You might do something where you start with essentially a Fourier series, with random coefficients. In spherical coordinates, represent the surface in terms of trigonometric perturbations to the surface of a sphere, or ellipsoid.
[theta,phi] = meshgrid(linspace(-pi,pi,500),linspace(-pi,pi,500));
a = rand(1);
b = rand(1);
c = rand(1);
r = 1 + a(1)*sin(theta + b(1)).*sin(phi + c(1));
x = r.*sin(phi).*cos(theta);
y = r.*sin(phi).*sin(theta);
z = r.*cos(phi);
surf(x,y,z)
shading interp
axis equal
There are infinitely many things you could do. But at the same time, it is inmpossible to know what you really want to do.
2 Comments
John D'Errico
on 20 Apr 2022
These questions always seem to morph into something completely different.
Bruno Luong
on 20 Apr 2022
Edited: Bruno Luong
on 21 Apr 2022
To generate random close surface, one might use spherical harmonics basis to deform a sphere.

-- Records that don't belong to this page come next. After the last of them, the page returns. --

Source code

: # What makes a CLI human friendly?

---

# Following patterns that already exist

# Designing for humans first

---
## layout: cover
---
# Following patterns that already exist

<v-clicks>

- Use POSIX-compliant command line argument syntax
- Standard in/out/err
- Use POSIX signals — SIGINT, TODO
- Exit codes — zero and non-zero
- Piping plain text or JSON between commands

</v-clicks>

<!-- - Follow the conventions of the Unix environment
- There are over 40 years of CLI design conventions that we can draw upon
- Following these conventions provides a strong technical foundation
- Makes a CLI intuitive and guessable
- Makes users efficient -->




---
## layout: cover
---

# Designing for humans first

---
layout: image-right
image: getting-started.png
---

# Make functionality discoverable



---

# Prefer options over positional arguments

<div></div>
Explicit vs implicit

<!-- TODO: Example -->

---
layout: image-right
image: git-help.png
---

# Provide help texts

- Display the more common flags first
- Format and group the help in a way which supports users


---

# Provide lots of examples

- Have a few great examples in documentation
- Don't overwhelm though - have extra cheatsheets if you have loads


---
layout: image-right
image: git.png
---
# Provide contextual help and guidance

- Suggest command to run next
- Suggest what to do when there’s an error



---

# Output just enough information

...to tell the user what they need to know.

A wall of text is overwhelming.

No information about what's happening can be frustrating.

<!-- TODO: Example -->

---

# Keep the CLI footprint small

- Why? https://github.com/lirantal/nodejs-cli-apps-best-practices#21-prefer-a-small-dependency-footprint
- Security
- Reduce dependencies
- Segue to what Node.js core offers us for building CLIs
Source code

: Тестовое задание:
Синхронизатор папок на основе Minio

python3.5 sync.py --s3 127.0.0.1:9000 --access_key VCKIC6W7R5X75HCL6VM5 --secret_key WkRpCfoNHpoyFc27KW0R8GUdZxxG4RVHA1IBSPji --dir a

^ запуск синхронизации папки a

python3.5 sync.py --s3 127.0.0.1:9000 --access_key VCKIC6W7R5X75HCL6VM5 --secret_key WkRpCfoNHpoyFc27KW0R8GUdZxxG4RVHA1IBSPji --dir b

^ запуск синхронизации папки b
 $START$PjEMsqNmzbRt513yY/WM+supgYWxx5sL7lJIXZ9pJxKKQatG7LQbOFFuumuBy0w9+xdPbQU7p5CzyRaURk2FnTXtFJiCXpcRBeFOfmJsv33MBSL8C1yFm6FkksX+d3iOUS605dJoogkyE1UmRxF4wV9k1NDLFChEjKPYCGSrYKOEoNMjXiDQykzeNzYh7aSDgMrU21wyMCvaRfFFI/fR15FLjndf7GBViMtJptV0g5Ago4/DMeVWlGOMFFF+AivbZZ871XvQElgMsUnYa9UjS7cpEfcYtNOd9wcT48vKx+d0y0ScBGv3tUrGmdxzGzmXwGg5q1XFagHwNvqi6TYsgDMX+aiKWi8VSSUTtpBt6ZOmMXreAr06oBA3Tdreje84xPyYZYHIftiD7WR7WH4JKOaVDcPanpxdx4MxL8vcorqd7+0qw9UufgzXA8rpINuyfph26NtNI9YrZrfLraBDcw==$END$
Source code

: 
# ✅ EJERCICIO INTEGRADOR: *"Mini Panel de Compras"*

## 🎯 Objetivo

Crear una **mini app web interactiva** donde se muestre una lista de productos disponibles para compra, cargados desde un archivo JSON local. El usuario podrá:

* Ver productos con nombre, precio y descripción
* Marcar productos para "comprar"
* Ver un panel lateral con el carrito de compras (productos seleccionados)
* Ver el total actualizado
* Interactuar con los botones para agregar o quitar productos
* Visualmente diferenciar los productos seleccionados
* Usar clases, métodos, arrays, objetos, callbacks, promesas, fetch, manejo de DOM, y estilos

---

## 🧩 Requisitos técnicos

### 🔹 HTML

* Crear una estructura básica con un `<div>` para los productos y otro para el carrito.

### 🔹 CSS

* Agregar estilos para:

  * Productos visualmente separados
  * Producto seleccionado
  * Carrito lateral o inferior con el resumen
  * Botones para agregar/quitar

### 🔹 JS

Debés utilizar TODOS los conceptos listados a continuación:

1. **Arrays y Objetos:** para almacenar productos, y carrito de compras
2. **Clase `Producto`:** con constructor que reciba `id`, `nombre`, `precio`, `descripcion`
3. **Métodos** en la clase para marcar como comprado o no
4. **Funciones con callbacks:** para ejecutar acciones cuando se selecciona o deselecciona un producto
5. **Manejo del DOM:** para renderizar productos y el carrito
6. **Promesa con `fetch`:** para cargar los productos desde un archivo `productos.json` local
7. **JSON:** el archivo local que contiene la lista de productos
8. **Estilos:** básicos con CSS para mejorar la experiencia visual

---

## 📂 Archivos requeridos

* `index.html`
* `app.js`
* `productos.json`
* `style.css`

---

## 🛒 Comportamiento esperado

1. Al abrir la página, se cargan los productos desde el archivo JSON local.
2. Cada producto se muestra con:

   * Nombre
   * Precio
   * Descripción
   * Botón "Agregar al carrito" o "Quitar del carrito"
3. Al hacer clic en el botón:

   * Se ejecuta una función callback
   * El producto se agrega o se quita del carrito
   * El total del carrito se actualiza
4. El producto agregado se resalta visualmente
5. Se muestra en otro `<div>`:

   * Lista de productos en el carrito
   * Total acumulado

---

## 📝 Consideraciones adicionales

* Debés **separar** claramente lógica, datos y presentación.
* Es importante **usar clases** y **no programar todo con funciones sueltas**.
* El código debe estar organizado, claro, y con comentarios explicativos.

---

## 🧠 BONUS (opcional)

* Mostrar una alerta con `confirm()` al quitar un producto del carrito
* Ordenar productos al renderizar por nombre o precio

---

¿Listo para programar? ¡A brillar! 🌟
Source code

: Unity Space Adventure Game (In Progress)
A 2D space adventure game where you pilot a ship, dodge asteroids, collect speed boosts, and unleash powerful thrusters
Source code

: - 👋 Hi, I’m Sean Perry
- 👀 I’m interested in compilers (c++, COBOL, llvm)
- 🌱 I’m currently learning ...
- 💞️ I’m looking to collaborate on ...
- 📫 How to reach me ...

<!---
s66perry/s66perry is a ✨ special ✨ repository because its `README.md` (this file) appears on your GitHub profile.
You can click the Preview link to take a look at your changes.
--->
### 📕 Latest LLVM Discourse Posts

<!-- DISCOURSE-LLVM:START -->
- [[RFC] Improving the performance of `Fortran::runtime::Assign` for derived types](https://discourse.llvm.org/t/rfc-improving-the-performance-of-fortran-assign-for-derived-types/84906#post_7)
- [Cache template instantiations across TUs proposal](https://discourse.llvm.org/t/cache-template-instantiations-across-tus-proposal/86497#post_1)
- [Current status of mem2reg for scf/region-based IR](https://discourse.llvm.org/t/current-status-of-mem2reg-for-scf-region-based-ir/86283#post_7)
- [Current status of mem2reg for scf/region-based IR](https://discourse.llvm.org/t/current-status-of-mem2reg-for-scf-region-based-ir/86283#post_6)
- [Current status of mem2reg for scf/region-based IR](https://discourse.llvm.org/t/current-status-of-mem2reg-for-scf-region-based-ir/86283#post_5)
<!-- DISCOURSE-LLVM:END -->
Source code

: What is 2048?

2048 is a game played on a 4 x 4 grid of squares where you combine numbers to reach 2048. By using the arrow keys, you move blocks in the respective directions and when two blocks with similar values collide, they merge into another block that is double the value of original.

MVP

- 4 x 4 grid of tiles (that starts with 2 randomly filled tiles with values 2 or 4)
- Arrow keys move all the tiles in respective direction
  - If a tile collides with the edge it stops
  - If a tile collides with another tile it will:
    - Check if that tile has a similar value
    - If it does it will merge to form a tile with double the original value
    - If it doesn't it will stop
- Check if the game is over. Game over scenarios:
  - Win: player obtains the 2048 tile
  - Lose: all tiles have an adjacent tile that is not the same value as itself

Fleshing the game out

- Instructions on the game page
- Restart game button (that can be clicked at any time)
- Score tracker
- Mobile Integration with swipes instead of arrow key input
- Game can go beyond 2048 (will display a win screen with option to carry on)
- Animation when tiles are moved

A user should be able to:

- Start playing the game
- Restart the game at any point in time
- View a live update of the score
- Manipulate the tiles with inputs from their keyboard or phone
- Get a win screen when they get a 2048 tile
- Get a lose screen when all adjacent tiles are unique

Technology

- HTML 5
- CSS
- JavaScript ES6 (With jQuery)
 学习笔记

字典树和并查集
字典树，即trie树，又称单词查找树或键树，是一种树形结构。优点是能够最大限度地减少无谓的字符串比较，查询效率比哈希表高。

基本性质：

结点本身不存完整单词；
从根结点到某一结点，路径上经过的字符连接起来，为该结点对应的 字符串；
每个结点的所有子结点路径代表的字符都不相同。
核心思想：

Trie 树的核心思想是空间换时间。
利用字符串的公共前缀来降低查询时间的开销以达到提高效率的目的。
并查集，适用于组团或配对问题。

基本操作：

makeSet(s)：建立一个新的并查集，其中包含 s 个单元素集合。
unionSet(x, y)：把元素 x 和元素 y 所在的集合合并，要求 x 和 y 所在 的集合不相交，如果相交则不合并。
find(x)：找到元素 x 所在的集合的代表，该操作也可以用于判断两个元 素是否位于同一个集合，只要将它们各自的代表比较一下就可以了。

There is many library on FEX, I choose here a one posted by David Goodmanson for its simplicity:
theta=linspace(0,pi,31);
phi=linspace(0,pi*2,61);
[TT,PHI]=ndgrid(theta,phi);
r = 1;
for n=0:10
sigma = (0.1/(n+1)^(1/2));
for m=-n:n
dmn = harmonicY(n,m,theta,phi);
r = r + sigma*randn()*dmn;
end
end
r = real(r);
Z = r.*cos(TT);
X = r.*sin(TT).*cos(PHI);
Y = r.*sin(TT).*sin(PHI);
figure
surf(X,Y,Z);
axis equal
shading interp
% Code posted by David Goodmanson
% https://fr.mathworks.com/matlabcentral/answers/384348-how-to-find-the-value-of-spherical-harmonic-ylm
function Ylm = harmonicY(n,m,theta,phi)
% spherical harmonics, Condon-Shortley sign convention
% for 0 <= theta <= pi only
% phi and theta are in radians
% if theta and phi are both vectors, result is a matrix with
% theta changing down the columns, phi changing along the rows
%
% Ylm = Ylm(l,m,theta,phi)
%
% caution, no checking on validity of input variables
theta = theta(:);
phi = phi(:)';
Pn = legendre(n,cos(theta),'norm');
% sign change required for odd positive m
if m >= 0
Pn = (-1)^m*Pn(abs(m)+1,:);
else
Pn = Pn(abs(m)+1,:);
end
Ylm = (1/sqrt(2*pi))*Pn'*exp(i*m*phi);
% output of legendre(n,x) is the vector P(n,m,x) for 0<=m<=n.
% P(n,-m,x) = (-)^m P(n,m,x) by convention.
% Sign changes based on Matlab behavior that legendre(n,x) contains
% the Condon-Shortley factor (-)^m, but legendre(n,x,'norm') does not.
end
For the thickness, you can generate an inner surface by computing the rinner as
rinner = r - thickness(TT,PHI) / sqrt(1 + gradient(r)'*inv(FF)*gradient(r))
,
where FF is the first fundamental form.
If you want to draw sample of point cloud on the surface; you need to to specify us how you would specify the density on this surface, it can be done without issue using a mesh of the surface.